(Dataset items)
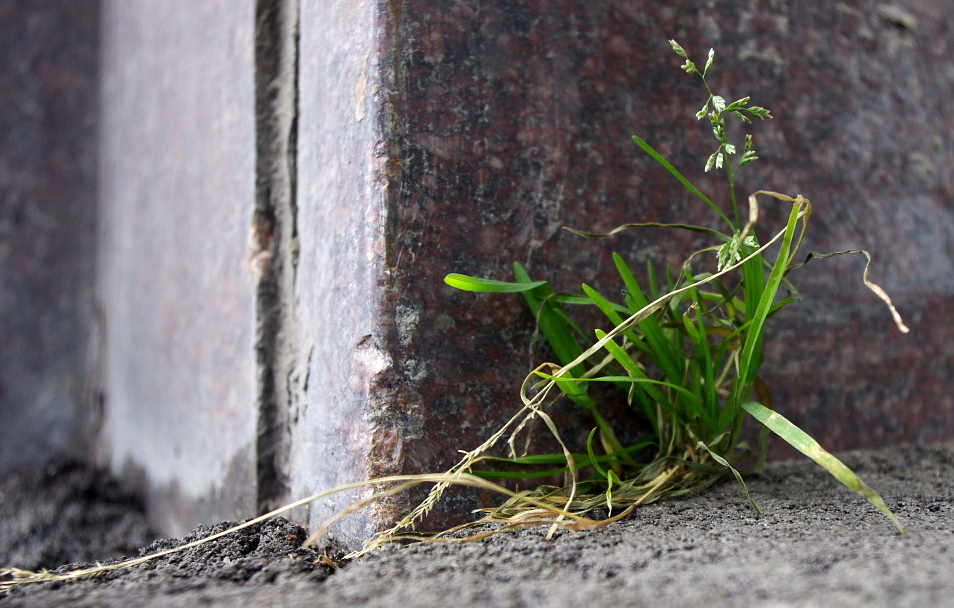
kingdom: Plantae
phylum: Tracheophyta
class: Liliopsida
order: Poales
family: Poaceae
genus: Poa
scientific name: Poa annua
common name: Annual bluegrass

What to work on ::
Please reproduce the lines of every record above word for word, leaving out the pictures.

Correct answer ::
kingdom: Plantae
phylum: Tracheophyta
class: Liliopsida
order: Poales
family: Poaceae
genus: Poa
scientific name: Poa annua
common name: Annual bluegrass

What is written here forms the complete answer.